Woke up to a heavy frost on everything, especially the tent. Water bottles were partly frozen. Ended up packing the tent in its stuff sack with a nice snow ball in the center. That would later come back to haunt me.

Long day of ups and downs. Nice part about it was there was an amazing view of yet another mountain range with every up. Started bonking about mile 10 with brain fog setting in. Still affected by elevation. Geez. How long does it take to fully acclimate out here? Caught up with Bill and Keith and stopped and ate lunch. Then the storms started rolling in. Amazing how adrenaline can cure brain fog. Just after the CDT split off from the CT, the trail went up and over the final ridge of this 30 mile stretch above treeline. It was thundering and lightening not far to the east. Keith asked, “well, we gonna do it?” Meaning, are we going to head over that ridge with lightening so close? I responded, “we either do it or set up camp here.” We were off. I was just behind him but far enough that he remained at a slightly higher elevation than me. He could be the lightening rod. Bill followed just behind me.

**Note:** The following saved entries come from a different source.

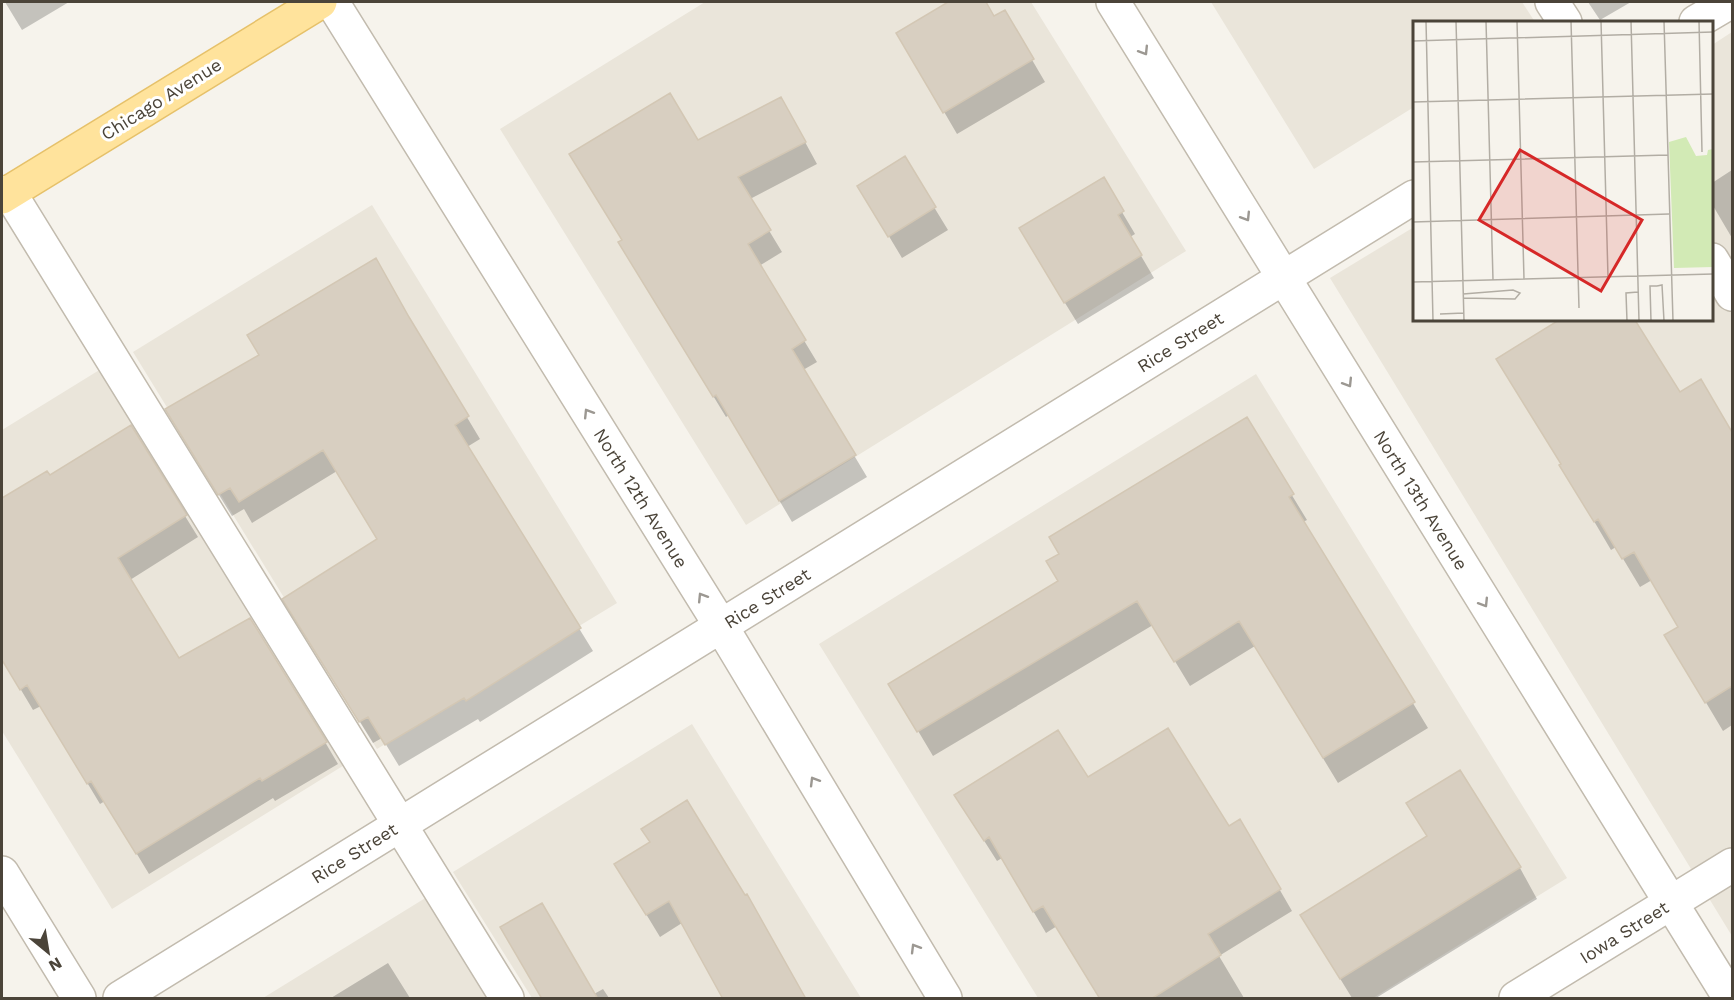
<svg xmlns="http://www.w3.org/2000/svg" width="1734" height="1000" font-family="'Work Sans',sans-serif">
<rect width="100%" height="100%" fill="#f6f3ec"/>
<path fill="#eae5da" d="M705,2H1031L1186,251L746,525L500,129Z
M1211,2H1522L1535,22H1414V107L1314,169Z
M1732,32V936L1330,278L1414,227V320H1712V45Z
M372,205L617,603L377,749L133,352Z
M101,369L346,764L112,909L2,731V430Z
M1256,374L1567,878L1373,998H1038L819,644Z
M692,724L861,998H532L453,872Z
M427,897L490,998H263Z"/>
<path fill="#0003" d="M5,2H69L22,30Z
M951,2H984L994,18L1004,12L1045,82L957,134L898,33Z
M1588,2H1631L1600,20Z
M793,120L817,164L750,199L782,252L759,266L817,362L803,370L867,477L792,522L729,415L726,417L633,264L697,142Z
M904,158L948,230L902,258L872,208Z
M1732,170V238L1712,204V183Z
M1103,180L1135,234L1130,237L1154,278L1078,324L1033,251Z
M1559,320H1634L1679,394L1700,381L1732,435V725L1723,731L1683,664L1680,627L1652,580L1640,587L1616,547L1611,550L1578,494Z
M411,324L480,439L467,447L593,651L480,722L478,719L399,766L382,738L373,743L297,621L379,540L337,471L252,523L244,509L232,516L180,432Z
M1246,420L1307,520L1303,522L1428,728L1338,783L1255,646L1190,686L1153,625L933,756L905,709L1060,582Z
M47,473L49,477L185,516L198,537L130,580L178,660L325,742L338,764L275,801L273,798L149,874L105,801L100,804L41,706L33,710L2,658V500Z
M1087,780L1228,828L1240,821L1292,911L1219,956L1244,998H1101L1057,926L1046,933L1002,858L997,861L969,817Z
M1428,837L1520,868L1537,899L1376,998H1352L1320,946Z
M651,843L682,923L660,937L629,886Z
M388,963L410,998H331Z
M603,989L609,998H544L594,994Z"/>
<path fill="#d8cfc1" stroke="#d3c7b4" stroke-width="1.5" d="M948,2H986L994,16L1005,10L1034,59L943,113L896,33Z
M670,93L698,140L781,97L806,142L738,177L771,230L748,244L806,340L792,349L856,455L779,501L716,395L713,397L618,242L622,240L569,154Z
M905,156L936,207L888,237L857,186Z
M1104,177L1124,211L1118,215L1142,255L1064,303L1019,228Z
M376,258L409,317L469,416L455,425L581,628L466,701L464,698L385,745L368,717L359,722L282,599L377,539L323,450L239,502L230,488L218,495L165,409L259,355L247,335Z
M1559,320H1635L1680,392L1701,379L1732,432V686L1705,703L1664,635L1678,627L1634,552L1622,559L1598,519L1594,522L1559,465L1561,464L1496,359Z
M1247,417L1294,494L1289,497L1415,702L1323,758L1239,621L1174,662L1137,601L917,732L888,684L1058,581L1046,561L1059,554L1049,537Z
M131,425L187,515L118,558L179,658L250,618L327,742L262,781L260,778L136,854L91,781L87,784L27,685L20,690L2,660V498L47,471L50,475Z
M1168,728L1229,826L1240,819L1281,889L1208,934L1221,955L1151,999H1100L1043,906L1033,912L989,837L984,841L954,795L1058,730L1088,777Z
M1460,770L1521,867L1340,979L1300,915L1427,836L1406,803Z
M687,800L745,895L747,894L806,999H723L669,901L646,915L614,864L650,842L641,829Z
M542,903L598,999H542L500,927Z"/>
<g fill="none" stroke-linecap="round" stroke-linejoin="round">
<g stroke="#c2bbae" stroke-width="36">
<path id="minor" d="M332,2L721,626L945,998
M1113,2L1730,998
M1552,2L1565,22
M1696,22L1730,2
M9,192L507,998
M1712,260L1732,294
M2,873L79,998
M120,998L1414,197
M1516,998L1732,865"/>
</g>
<g stroke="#e6c16a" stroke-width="36">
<path id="major" d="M2,197L320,2"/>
</g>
<use href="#minor" stroke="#fff" stroke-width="33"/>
<use href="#major" stroke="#ffe39c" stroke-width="33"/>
</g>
<defs><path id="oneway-chevron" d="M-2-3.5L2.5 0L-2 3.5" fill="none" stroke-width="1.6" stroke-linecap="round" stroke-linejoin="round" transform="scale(1.5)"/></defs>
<g stroke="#9c9892">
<use href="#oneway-chevron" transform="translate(1144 51) rotate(58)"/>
<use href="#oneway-chevron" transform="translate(1246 217) rotate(58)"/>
<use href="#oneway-chevron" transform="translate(1348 383) rotate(58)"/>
<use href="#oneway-chevron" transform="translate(588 413) rotate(-122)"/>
<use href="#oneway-chevron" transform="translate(702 597) rotate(-122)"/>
<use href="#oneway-chevron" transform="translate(1484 603) rotate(58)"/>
<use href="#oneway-chevron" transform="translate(814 781) rotate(-121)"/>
<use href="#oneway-chevron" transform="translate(915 948) rotate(-121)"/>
</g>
<g text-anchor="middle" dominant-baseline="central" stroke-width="6" stroke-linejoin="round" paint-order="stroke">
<g font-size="18" fill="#4b4439" stroke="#fff">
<text transform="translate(161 99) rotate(-32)">Chicago Avenue</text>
<text transform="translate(1180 342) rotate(-32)">Rice Street</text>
<text transform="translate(641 498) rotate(58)">North 12th Avenue</text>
<text transform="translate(1421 500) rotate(58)">North 13th Avenue</text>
<text transform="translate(767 598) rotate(-32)">Rice Street</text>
<text transform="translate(354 853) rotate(-32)">Rice Street</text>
<text transform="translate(1624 932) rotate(-32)">Iowa Street</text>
</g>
</g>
<g transform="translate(1413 21)">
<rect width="300" height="300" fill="#f6f3ec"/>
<path d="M273,116L283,135L294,134L295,129L300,128V246L261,247L256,121Z" fill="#d2eab5"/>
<path fill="none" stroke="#b2ada4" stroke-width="1.5" d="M13,0L20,300M43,0L51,300M73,0L80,259M104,0L111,258M158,0L166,287M188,0L195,256M218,0L226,300M251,0L260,300M286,0L289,131M0,20L300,11M0,81L300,73M0,141L255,134M0,201L256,193M0,261L300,253M244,265L249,264L251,300M50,273L100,269L107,272L102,278L50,277M27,293L51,292M214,300L213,272L225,271M238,300L237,265H244"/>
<path fill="#d62828" fill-opacity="0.15" stroke="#d62828" stroke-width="3" d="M107,129L229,199L188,270L66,199Z"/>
<rect width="300" height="300" fill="none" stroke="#4b4439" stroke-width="3"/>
</g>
<rect width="1734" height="1000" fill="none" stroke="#4b4439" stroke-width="6"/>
<g transform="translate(48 952) rotate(150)" stroke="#ffffff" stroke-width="4.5" paint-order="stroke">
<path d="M0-4.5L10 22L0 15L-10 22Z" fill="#4b4439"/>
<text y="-9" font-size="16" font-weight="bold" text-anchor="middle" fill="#4b4439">N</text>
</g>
</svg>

We made it up and over without getting struck by lightening and down into a seriously narrow gorge. Bill and Keith opted to call it quits at a flat area by an old mining cabin. I was feeling good again (probably from the remaining lightening induced adrenaline in my system!) and wanted to get more miles in so I could get in to Silverton by noon the next day.

I climbed down the gorge over boulder fields and steep rocky descents. Got down below treeline and found a descent campsite where I emptied out my pack and found everything at the bottom half soaked. That snowball from the morning frost had melted and everything in the bottom of the pack was in a puddle. Laid it all out and everything was dry by morning.